### Data section
--------------------------------------------------

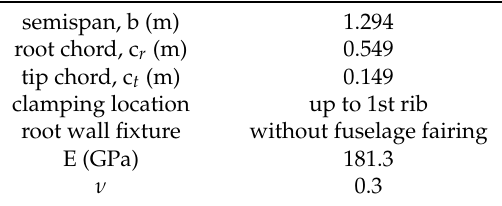
Table 5. high Reynolds number aerostructural dynamics (HiReNASD) geometry and material properties.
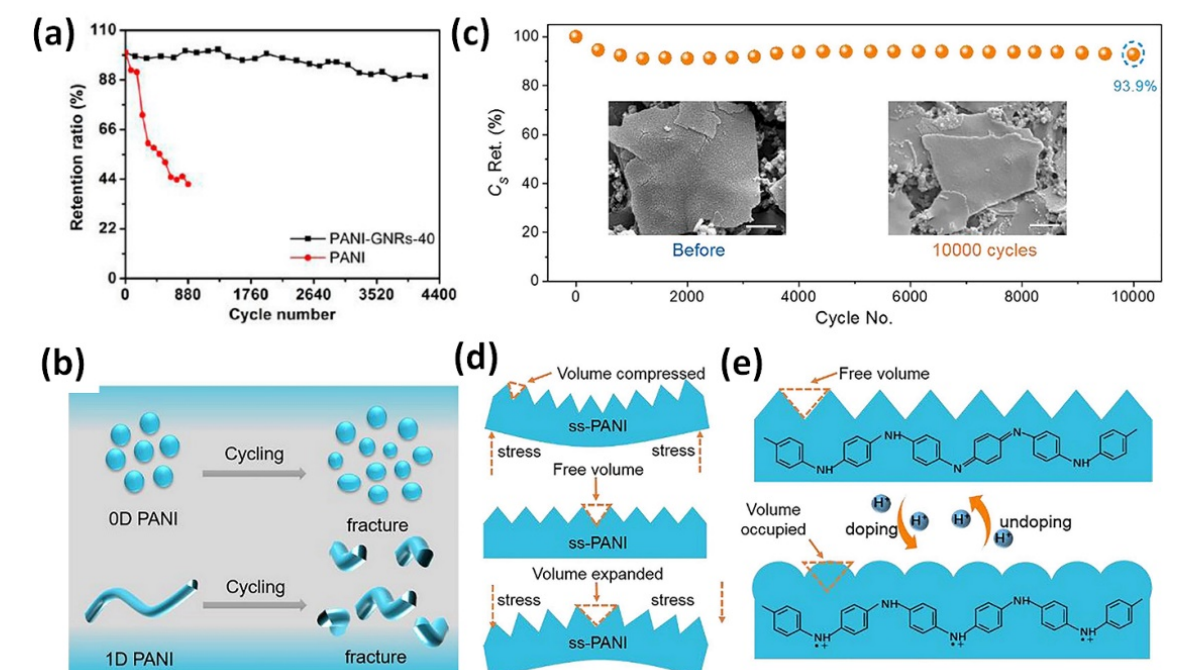
Figure 1. Cycling stability of pristine PANI and PANI with graphene nanorods (GNRs) (aniline to GNRs as 40:1) at a current density of 1 A/g measured in two-electrode cell ( a ) (Reprinted with permission from [30]. Copyright 2013 American Chemical Society). Illustration of structural disintegration of traditional conductive polymers that leads to poor cycling stability ( b ). Cycling stability of ss-PANI based flexible supercapacitor ( c ). The inset shows morphology unchanged before and after cycling. Illustrations of free volume between adjacent secondary mastoid structure can stabilized the ss-PANI through mitigating stress accumulation ( d ) and of doping/undoping processes within the structure that effectively mitigated the volume change ( e ). (Reprinted from [31], Copyright 2021, with permission from Elsevier).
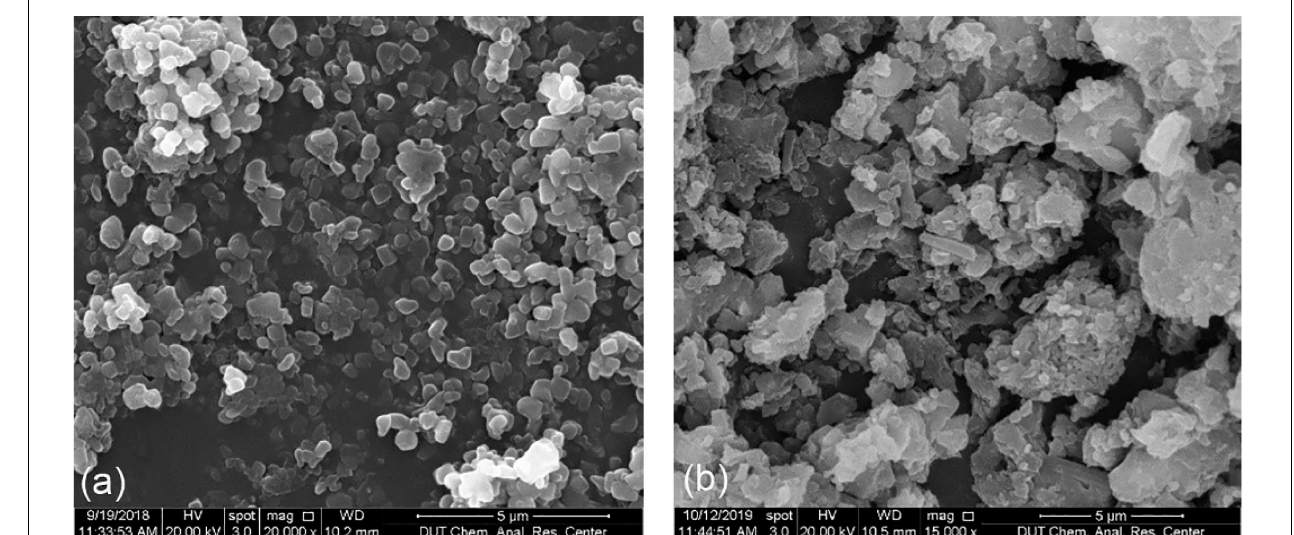
FIGURE 1 | FE-SEM images of (a) sterosomes; (b) CYM-loaded sterosomes. Scale bar = 5 µ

--------------------------------------------------

### Aim of the task
Your copy should match the data exactly, apart from the images, which are dropped.

### Solution for this problem
Table 5. high Reynolds number aerostructural dynamics (HiReNASD) geometry and material properties.
Figure 1. Cycling stability of pristine PANI and PANI with graphene nanorods (GNRs) (aniline to GNRs as 40:1) at a current density of 1 A/g measured in two-electrode cell ( a ) (Reprinted with permission from [30]. Copyright 2013 American Chemical Society). Illustration of structural disintegration of traditional conductive polymers that leads to poor cycling stability ( b ). Cycling stability of ss-PANI based flexible supercapacitor ( c ). The inset shows morphology unchanged before and after cycling. Illustrations of free volume between adjacent secondary mastoid structure can stabilized the ss-PANI through mitigating stress accumulation ( d ) and of doping/undoping processes within the structure that effectively mitigated the volume change ( e ). (Reprinted from [31], Copyright 2021, with permission from Elsevier).
FIGURE 1 | FE-SEM images of (a) sterosomes; (b) CYM-loaded sterosomes. Scale bar = 5 µ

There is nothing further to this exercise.